Generell sei die Zahl der Anklagen wegen Verleumdung in den vergangenen Jahren gestiegen, warnen die Organisationen. Und es betreffe nicht mehr nur Journalisten, die mit dieser Gefahr seit Jahren lebten, sondern zunehmend auch Otto-Normal-Bürger. Ob und wann die Aktion „Streicht Artikel 212“ Erfolg haben wird, ist bisher noch nicht klar, schreibt die Gazeta Wyborcza.
DZIENNIK/GAZETA PRAWNA: Befristung schlägt auf die Motivation
Jeder dritte Arbeitnehmer in Polen hat einen befristeten Arbeitsvertrag, der von einem auf den anderen Tag gekündigt werden kann. Das schreibt die Zeitung Dziennik/Gazeta Prawna heute auf ihrer Titelseite. So geht aus den neuesten Daten der Staatlichen Statistikbehörde GUS hervor, dass rund 3,4 Millionen Polen unter diesen Bedingungen arbeiten. Polen ist damit Spitzenreiter in der EU im Bezug auf instabile Arbeitsverhältnisse.
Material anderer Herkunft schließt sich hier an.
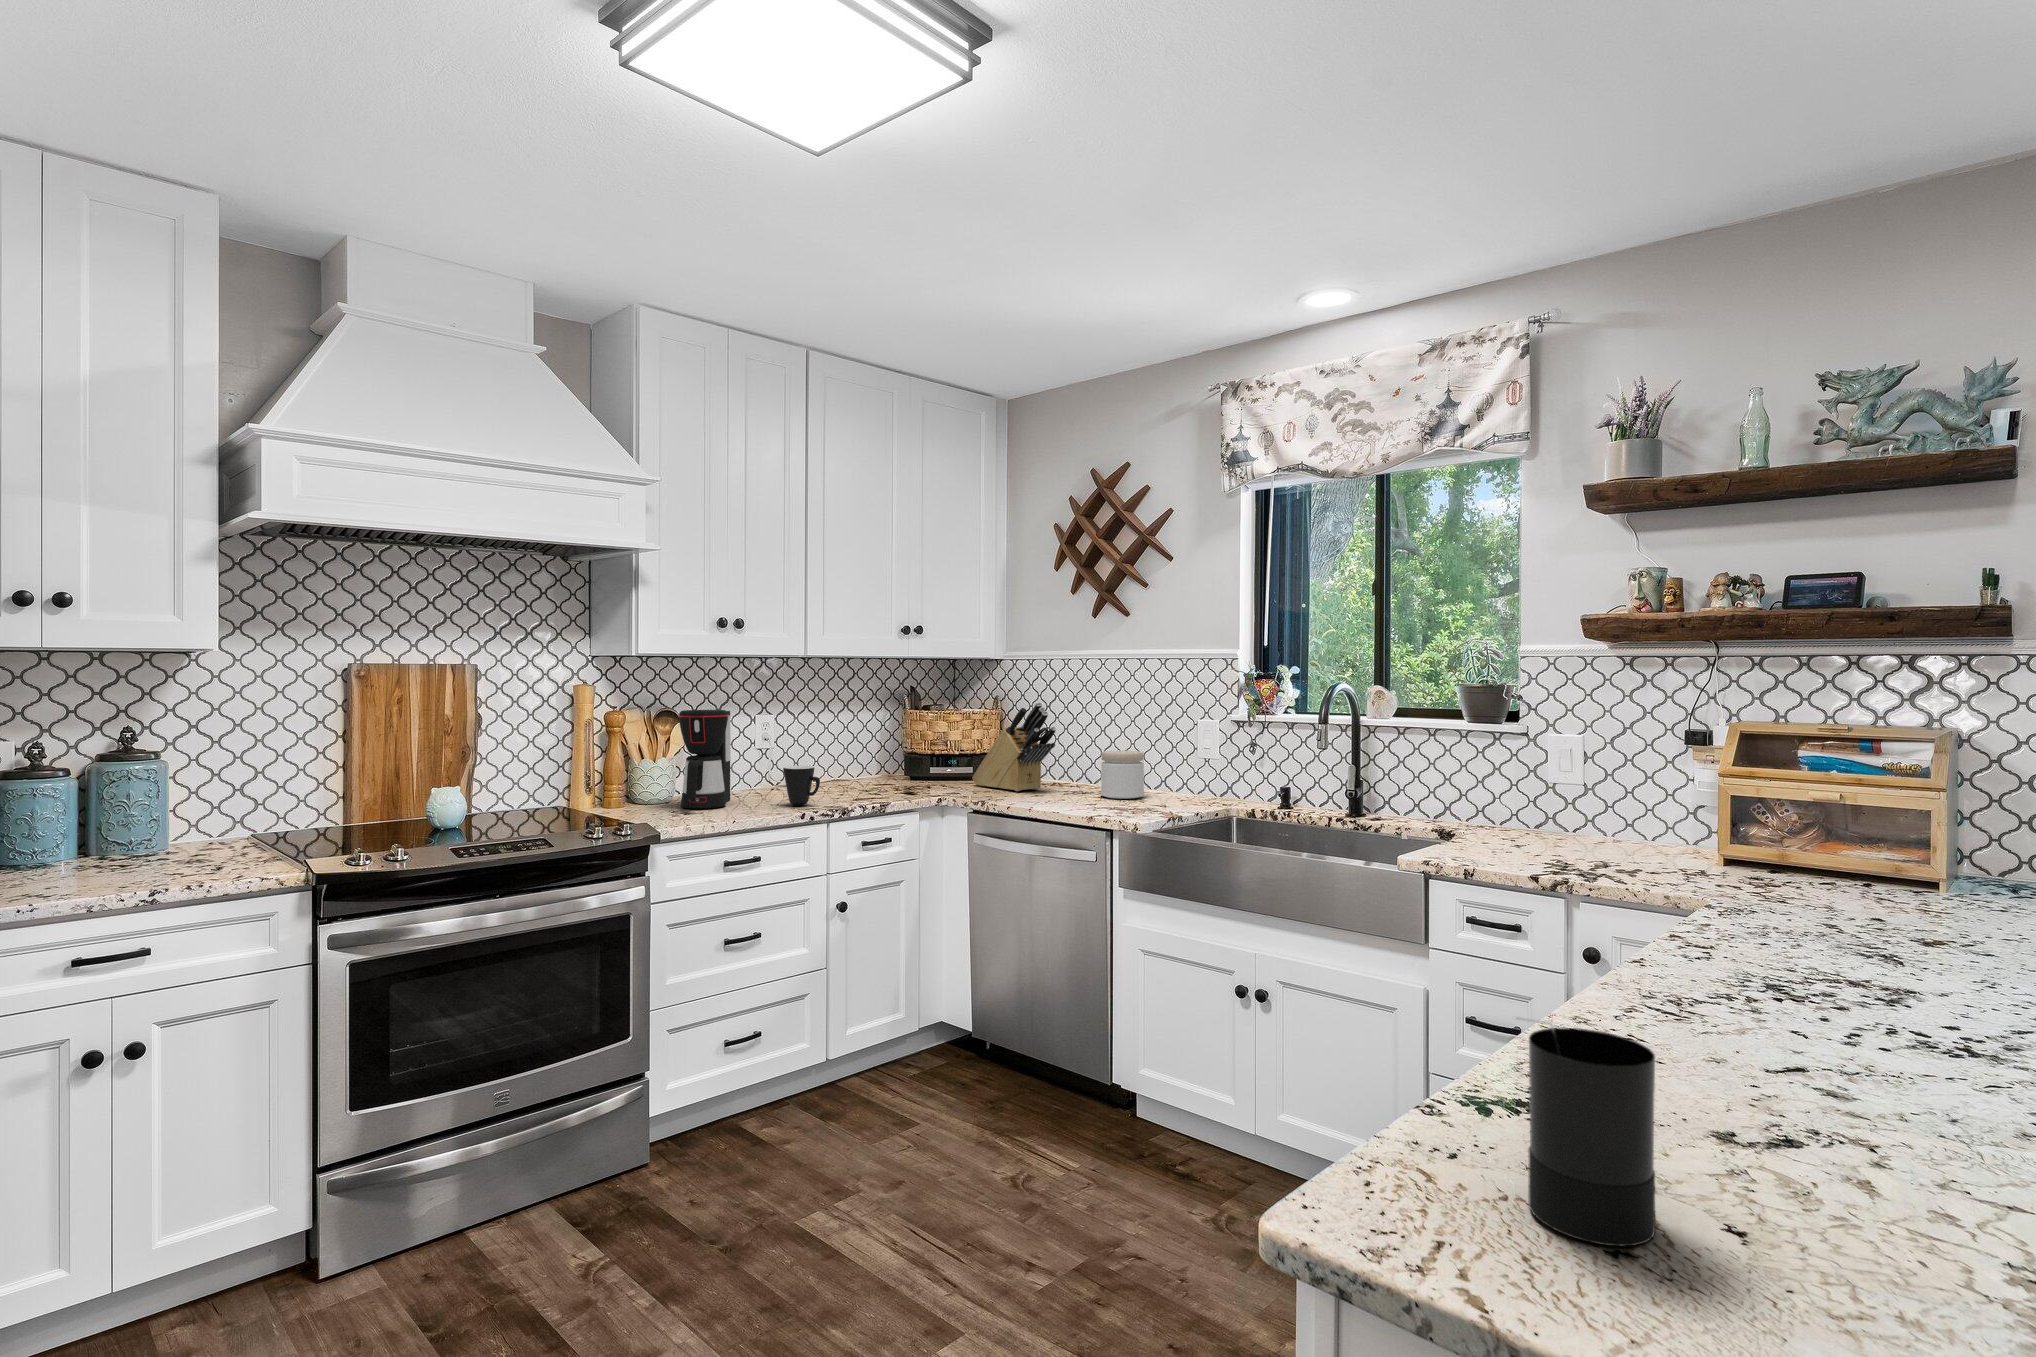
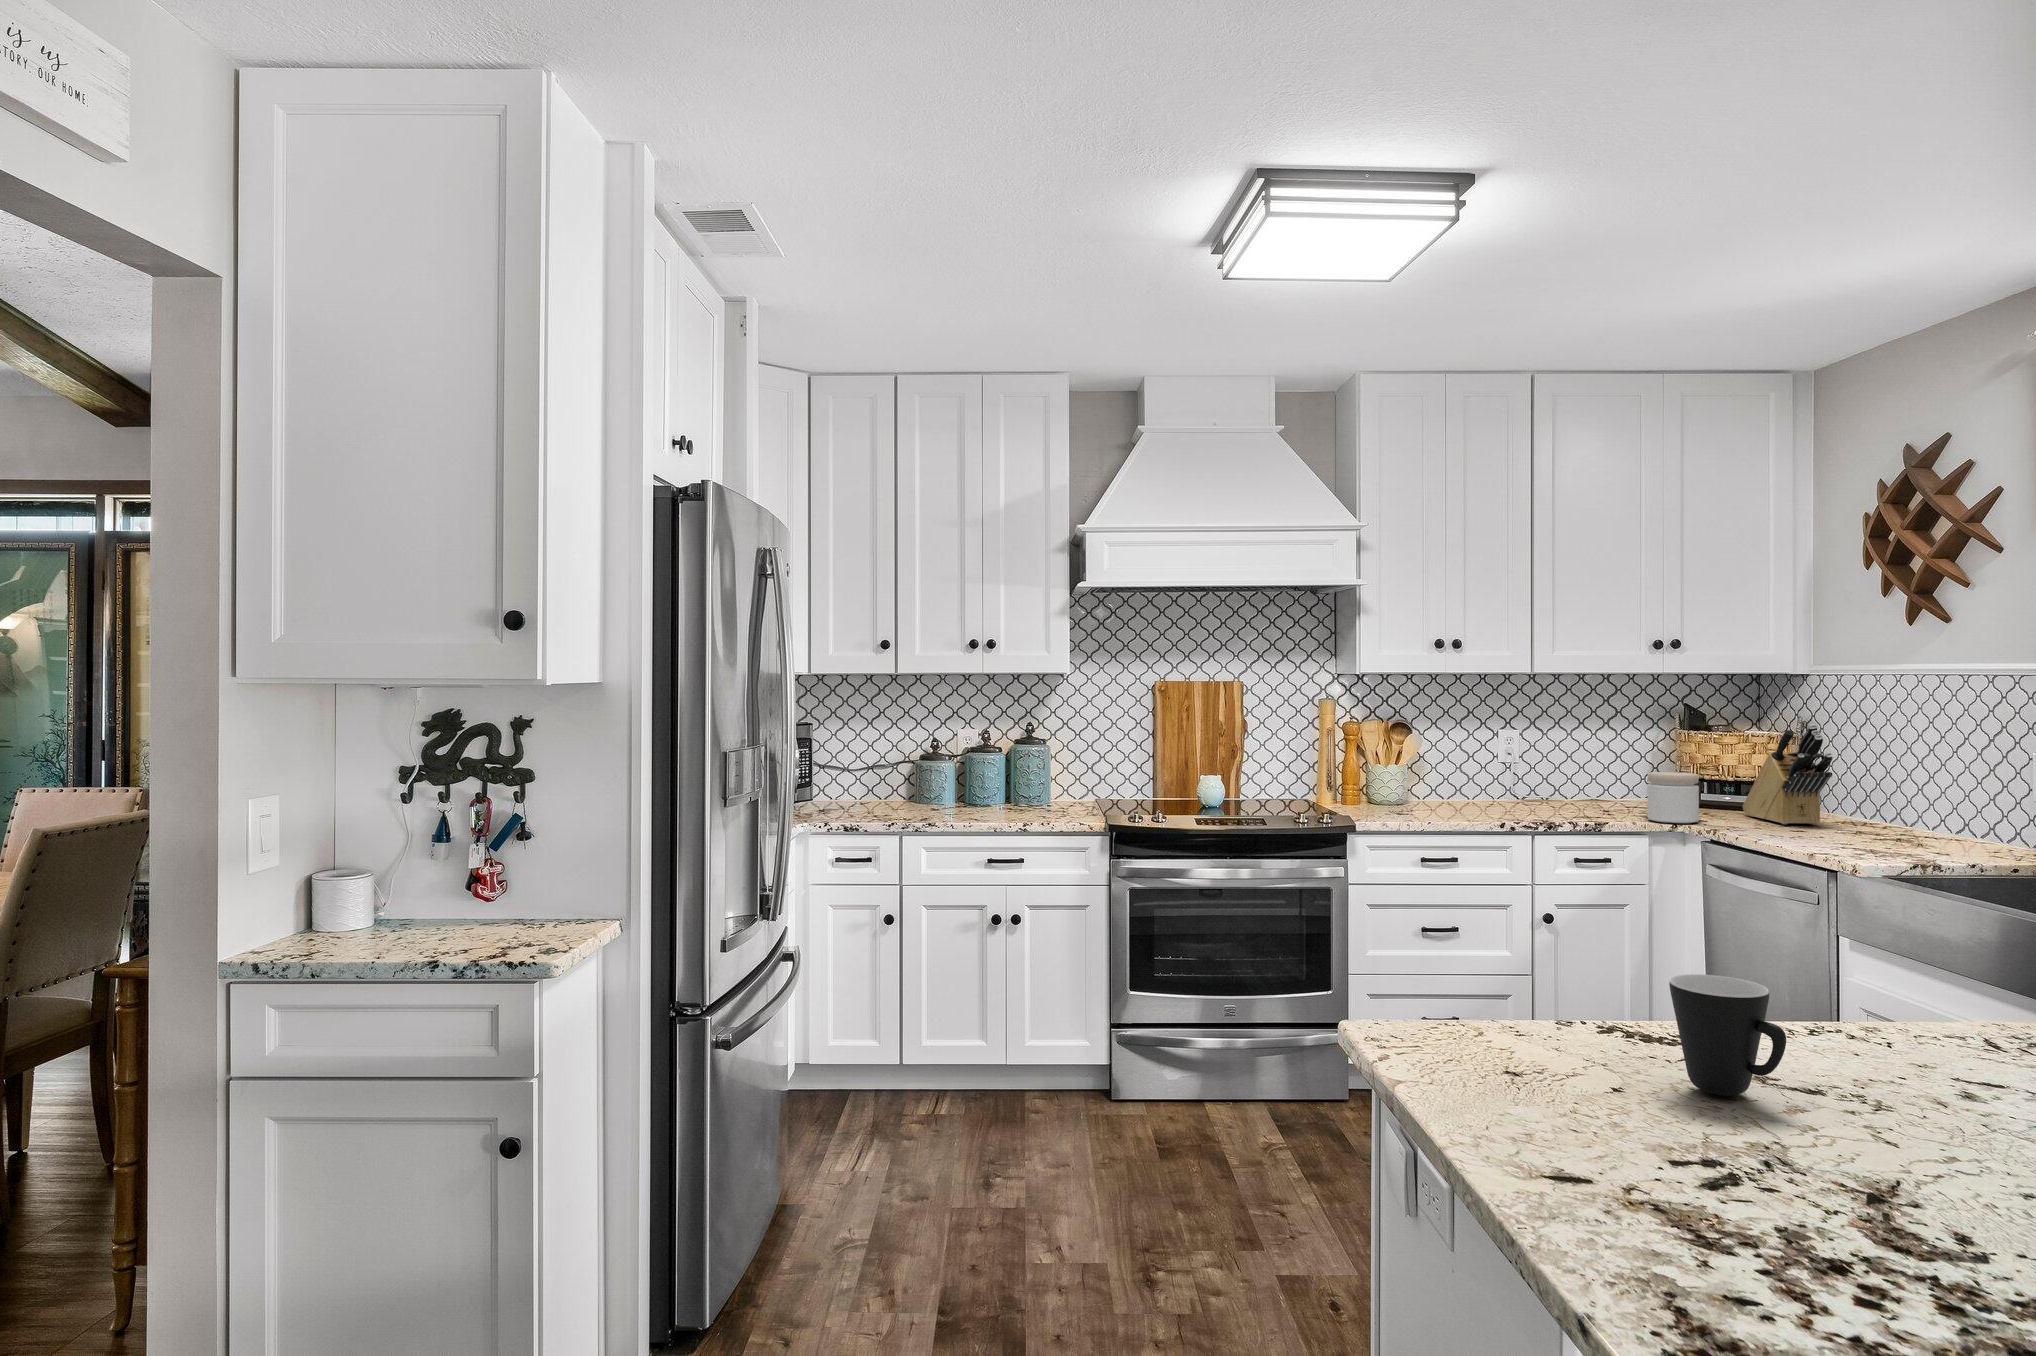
coffee maker: present [678,710,730,809] -> none [1401,723,1458,811]
jar: present [1101,751,1144,799] -> present [1647,772,1699,823]
mug: present [783,766,820,805] -> present [1669,974,1786,1096]
candle: present [1514,1017,1655,1246] -> none [1488,929,1568,1075]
Arbeitgeber verfahren nach einer sehr einfachen Rechnung: Mitarbeiter mit unbefristeten Arbeitsverträgen zu kündigen, ist äußerst schwer. Doch was, wenn die Konjunktur einbricht und Firmen weniger Aufträge haben? Dann müssen sie schnell Personal loswerden und das geht eben nur mit befristeten Verträgen.
Dabei bedenken die Arbeitgeber nicht, dass ihnen diese Denkweise im Prinzip schadet, schreibt die Zeitung. Denn Mitarbeiter, die quasi auf Abruf sind, fühlen sich nicht verbunden mit der Firma und geben daher auch nicht ihr Bestes.
Eine mögliche Lösung wären etwa Privilegien für Mitarbeiter, die einen befristeten Vertrag haben. So könnte der Mangel an Sicherheit durch andere Anreize ausgeglichen und die Motivation erhöht werden, schreibt Dziennik.